Pluralidade responde a esse processo de forma radical. As letras falam da violência policial, da vida diante da bala e do orgulho de ser de onde se é. A batida é pesada, mas não apenas para animar a festa: ela é um instrumento de denúncia, uma forma de dizer que a favela resiste e cria, mesmo quando a cidade insiste em tratá-la como descartável. O corpo que dança no pagode é, nesse sentido, um corpo político, que se recusa a permanecer imóvel diante da repressão. Como lembra Sueli Carneiro, o corpo negro carrega tanto as marcas da violência histórica quanto a potência da invenção. Dançar no gueto, nesse contexto, é um gesto de sobrevivência, é recusar o disciplinamento que o Estado e a sociedade buscam impor.

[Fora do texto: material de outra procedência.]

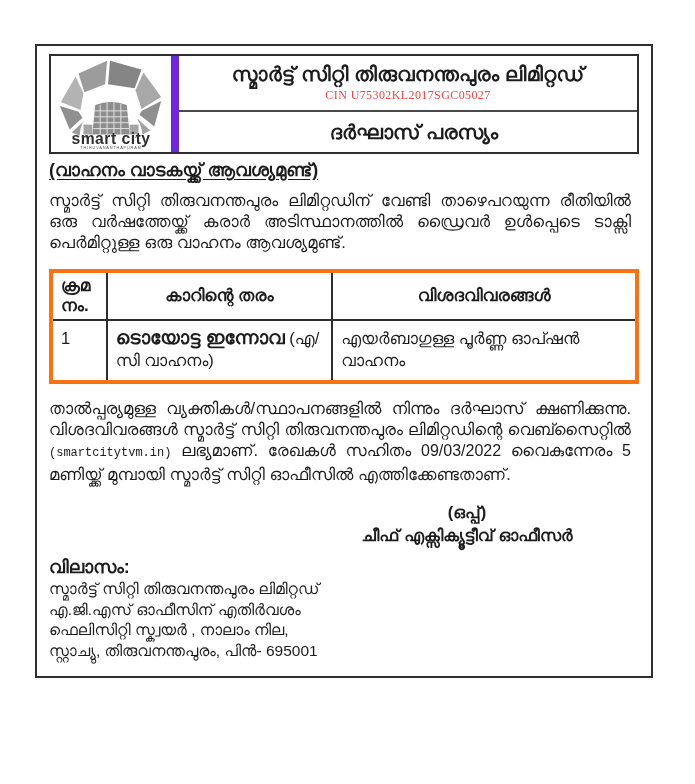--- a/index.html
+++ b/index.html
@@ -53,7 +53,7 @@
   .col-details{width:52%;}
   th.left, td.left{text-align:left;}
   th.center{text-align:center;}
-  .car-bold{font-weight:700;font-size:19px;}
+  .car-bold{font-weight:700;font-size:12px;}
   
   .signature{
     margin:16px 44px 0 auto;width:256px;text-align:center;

O álbum também revela a pluralidade das vozes periféricas. Não há apenas denúncia, há também celebração, afeto, festa, desejo. O pagode, como a literatura marginal, mostra que a periferia não pode ser reduzida a um único estereótipo. Da mesma forma que Ferréz, Sérgio Vaz e Sacolinha escreveram a favela em papel, o Fantasmão escreve a favela em ritmo e dança, dando à quebrada o direito de narrar a si mesma. Essa pluralidade é fundamental, porque desmonta a lógica colonial que insiste em homogeneizar os sujeitos periféricos como se fossem apenas vítimas ou apenas criminosos.
Ouvir Pluralidade é, portanto, muito mais do que se deixar levar pela batida contagiante. É entrar em contato com uma memória coletiva que denuncia a violência e ao mesmo tempo celebra a vida. É perceber que a favela não é apenas espaço de carência, mas de invenção, de beleza e de dignidade. O álbum se apresenta como documento social, como arquivo vivo de uma experiência que o Estado e a mídia muitas vezes tentam silenciar. Ao ecoar das caixas de som da quebrada, o pagode baiano se torna literatura marginal dançante, poesia em movimento, resistência estética.
No fundo, Pluralidade nos lembra que a favela é múltipla e que sua música é, antes de tudo, afirmação de existência. Quando a cidade insiste em associar o gueto à bala, o Fantasmão responde com batida. Quando querem impor o silêncio, a periferia responde com som. Essa pluralidade é o que nos resta de mais potente: é memória, é luta e é resistência que não se cala.
REFERÊNCIAS:
G1. EdCity anuncia retorno aos vocais do Fantasmão após 15 anos. G1 Bahia, Salvador, 16 set. 2025. Disponível em: https://g1.globo.com/ba/bahia/musica/noticia/2025/09/16/edcity-anuncia-retorno-aos-vocais-do-fantasmao-apos-15-anos.ghtml. Acesso em: 19 set. 2025.
GONZALEZ, Lélia. A categoria político-cultural de amefricanidade. Tempo Brasileiro, 1988.
HOLLANDA, Heloisa Buarque de (org.). Literatura marginal: talentos da escrita periférica. Rio de Janeiro: Aeroplano, 2004.
HALL, Stuart. Da diáspora: identidades e mediações culturais. Belo Horizonte: UFMG, 2003.
VAZ, Sérgio. A poesia dos deuses inferiores. São Paulo: Global, 2005.
FERRÉZ. Capão Pecado. São Paulo: Labortexto, 2000.
CARNEIRO, Sueli. A construção do outro como não-ser. São Paulo: Pallas, 2005.
SANSONE, Livio. Negritude sem etnicidade. Salvador: EDUFBA, 2004.